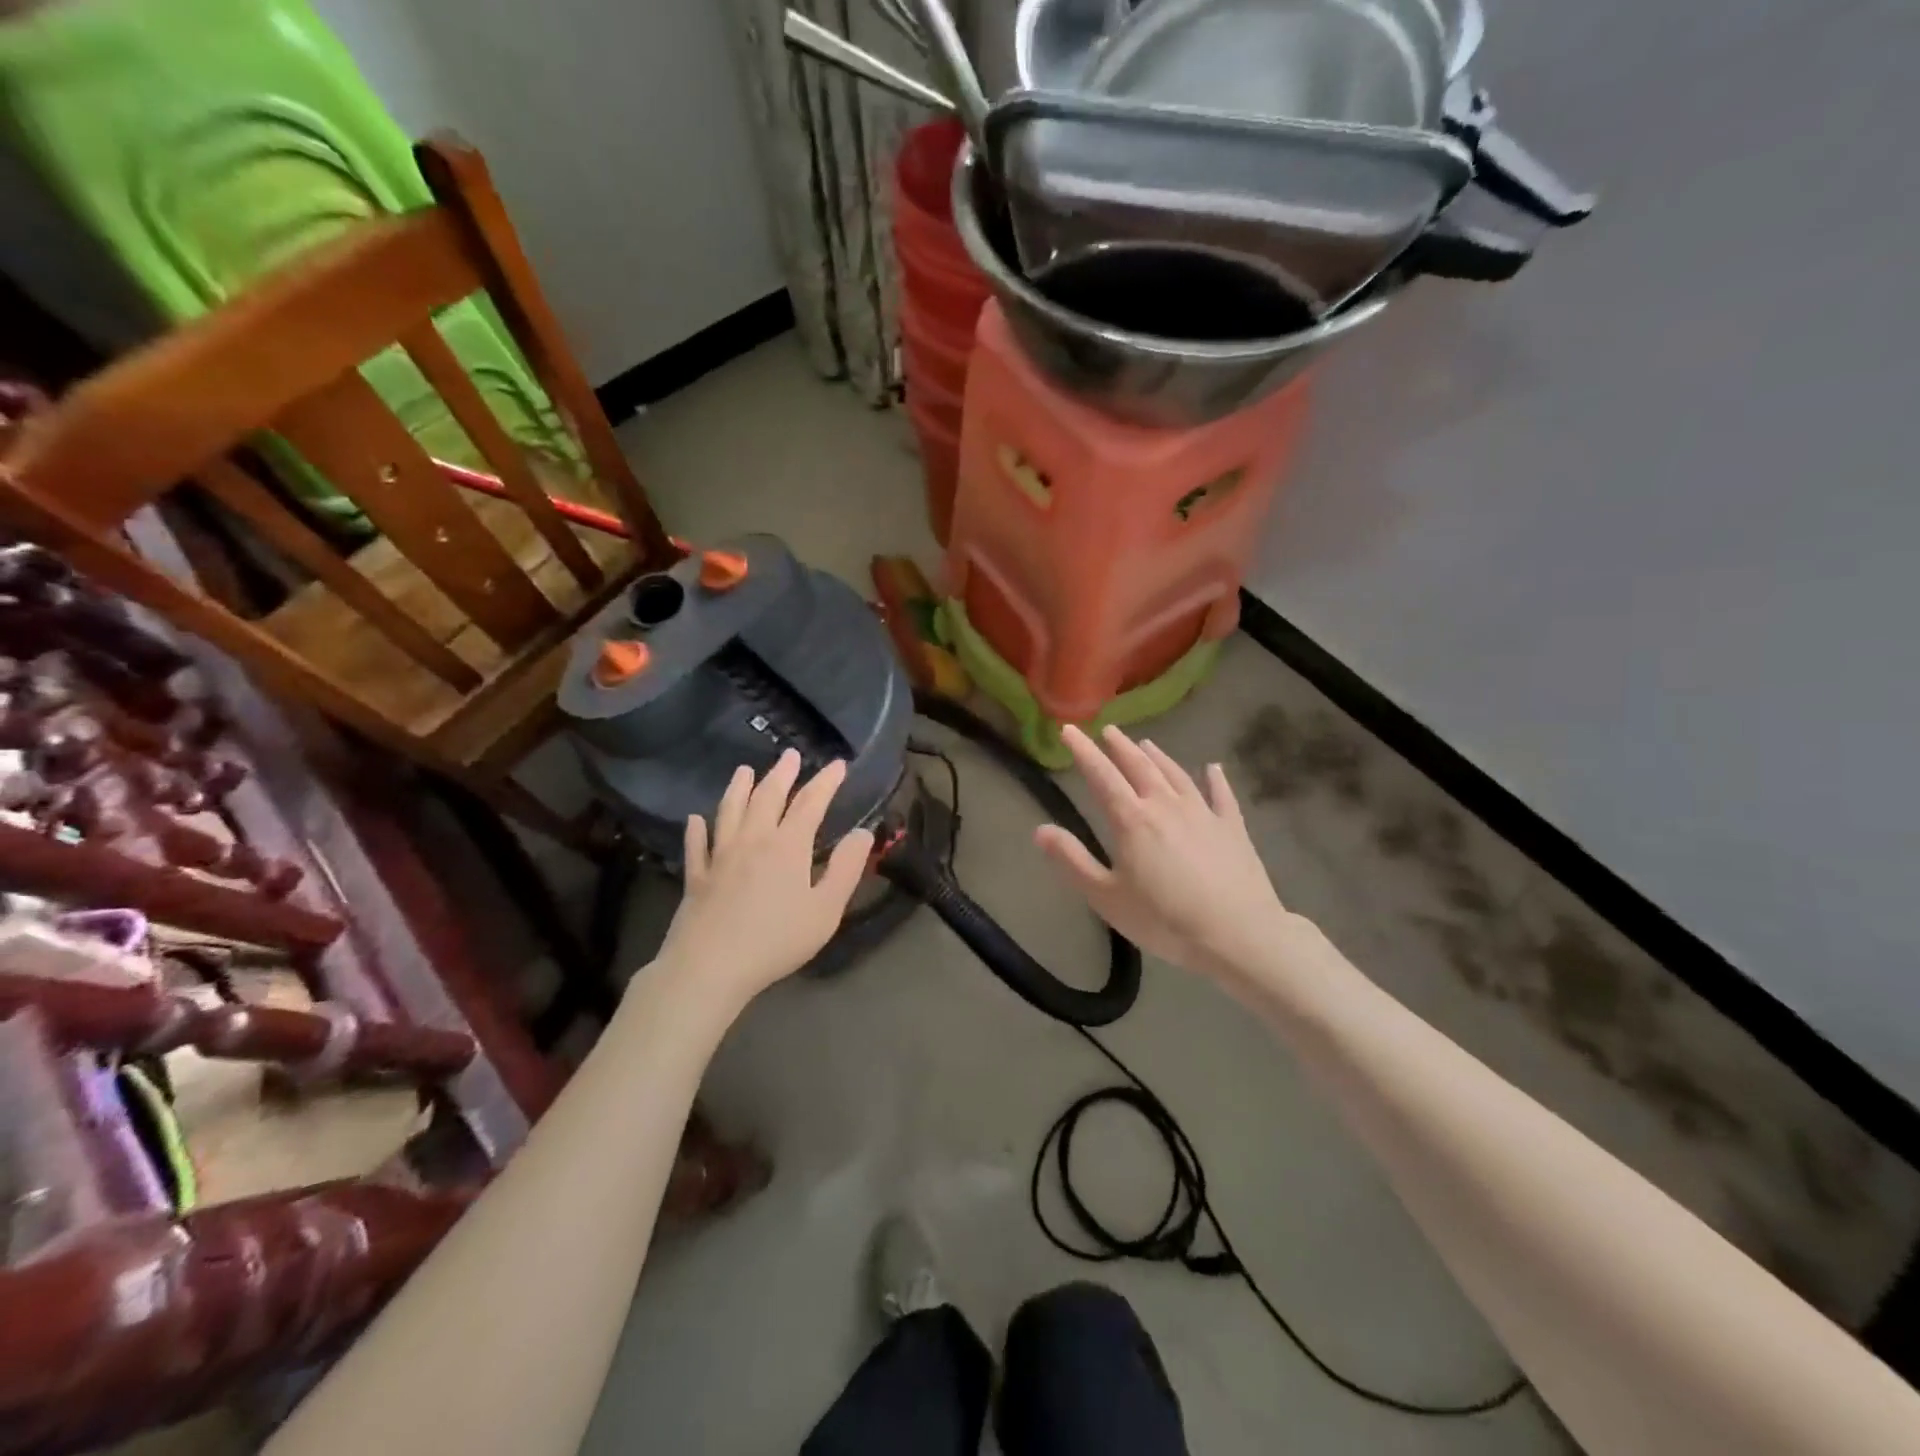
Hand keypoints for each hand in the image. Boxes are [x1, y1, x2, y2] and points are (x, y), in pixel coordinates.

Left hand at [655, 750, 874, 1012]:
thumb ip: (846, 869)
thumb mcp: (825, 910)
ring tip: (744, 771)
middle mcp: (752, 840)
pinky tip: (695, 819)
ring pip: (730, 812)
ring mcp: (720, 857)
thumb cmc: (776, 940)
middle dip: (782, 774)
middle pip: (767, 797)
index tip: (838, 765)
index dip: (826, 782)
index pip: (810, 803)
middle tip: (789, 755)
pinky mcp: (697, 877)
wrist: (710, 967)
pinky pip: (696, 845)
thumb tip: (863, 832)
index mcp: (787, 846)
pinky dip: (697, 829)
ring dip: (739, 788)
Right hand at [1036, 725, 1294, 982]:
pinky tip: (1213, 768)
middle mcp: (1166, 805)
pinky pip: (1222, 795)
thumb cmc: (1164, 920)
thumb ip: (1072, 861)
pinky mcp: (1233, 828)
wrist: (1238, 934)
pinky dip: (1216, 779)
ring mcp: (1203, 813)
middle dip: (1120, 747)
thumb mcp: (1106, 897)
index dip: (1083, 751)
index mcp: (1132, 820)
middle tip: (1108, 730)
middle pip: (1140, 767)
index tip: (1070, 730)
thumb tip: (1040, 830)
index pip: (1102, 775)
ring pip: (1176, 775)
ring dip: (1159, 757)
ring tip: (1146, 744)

- - - -

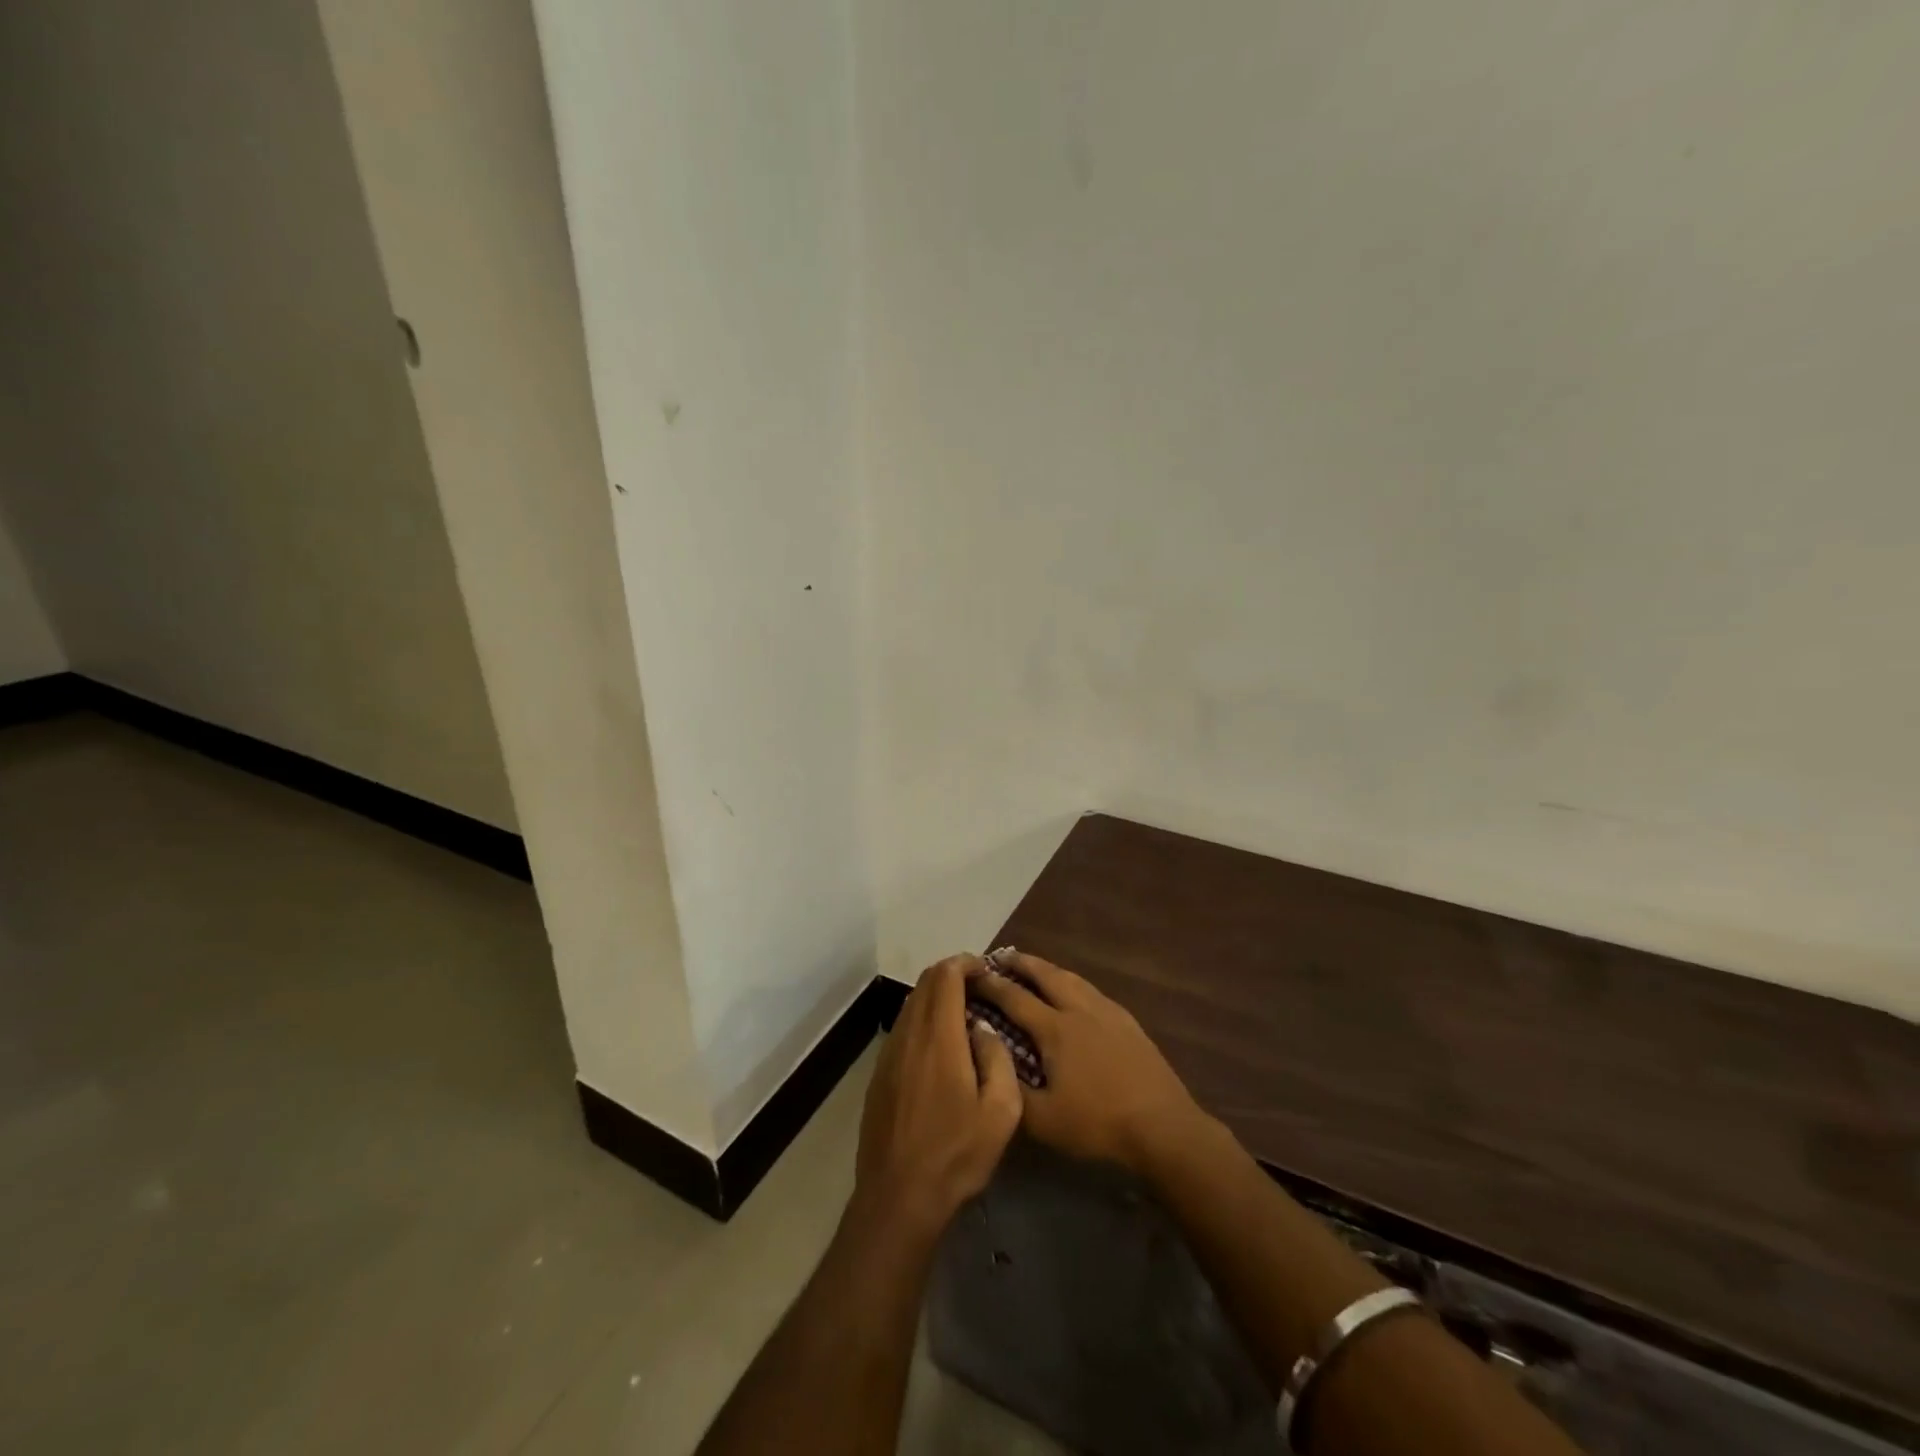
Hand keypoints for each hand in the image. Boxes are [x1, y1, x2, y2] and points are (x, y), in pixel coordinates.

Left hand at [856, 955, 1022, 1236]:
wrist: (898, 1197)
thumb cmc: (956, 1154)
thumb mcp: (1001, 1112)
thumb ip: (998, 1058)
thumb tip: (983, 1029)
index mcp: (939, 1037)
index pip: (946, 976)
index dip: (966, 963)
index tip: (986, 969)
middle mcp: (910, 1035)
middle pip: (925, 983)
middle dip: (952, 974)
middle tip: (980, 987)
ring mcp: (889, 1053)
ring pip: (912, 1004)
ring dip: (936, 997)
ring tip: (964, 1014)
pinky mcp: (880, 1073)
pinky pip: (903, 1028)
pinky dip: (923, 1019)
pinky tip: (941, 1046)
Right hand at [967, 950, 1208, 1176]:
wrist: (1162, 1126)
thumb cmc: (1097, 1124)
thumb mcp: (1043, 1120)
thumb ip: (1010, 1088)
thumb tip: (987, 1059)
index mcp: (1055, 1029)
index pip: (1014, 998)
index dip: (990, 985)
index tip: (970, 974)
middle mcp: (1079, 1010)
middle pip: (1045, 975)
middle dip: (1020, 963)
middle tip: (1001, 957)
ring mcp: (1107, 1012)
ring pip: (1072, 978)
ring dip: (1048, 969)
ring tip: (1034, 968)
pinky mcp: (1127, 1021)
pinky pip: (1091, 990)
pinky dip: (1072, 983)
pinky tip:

- - - -

TRY IT: Working from the data above, extract solely the lines from the one containing "ring dip: (739, 788)" through the one containing "ring tip: (1146, 744)", exactly as they appear, both included.

EXERCISE RESULT:
ring dip: (739, 788)
Right hand at [1036, 725, 1294, 982]:
pinky tip: (1213, 768)
middle mcp: (1166, 805)
pinky pip: (1222, 795)
thumb cmc: (1164, 920)
thumb ip: (1072, 861)
pinky mcp: (1233, 828)
wrist: (1238, 934)
pinky dip: (1216, 779)
ring mcp: (1203, 813)
middle dip: (1120, 747)
thumb mcp: (1106, 897)
index dip: (1083, 751)
index mcp: (1132, 820)
middle tip: (1108, 730)
middle pip: (1140, 767)
index tip: (1070, 730)
thumb tip: (1040, 830)
index pip: (1102, 775)
ring pip: (1176, 775)
ring dip: (1159, 757)
ring tip: (1146, 744)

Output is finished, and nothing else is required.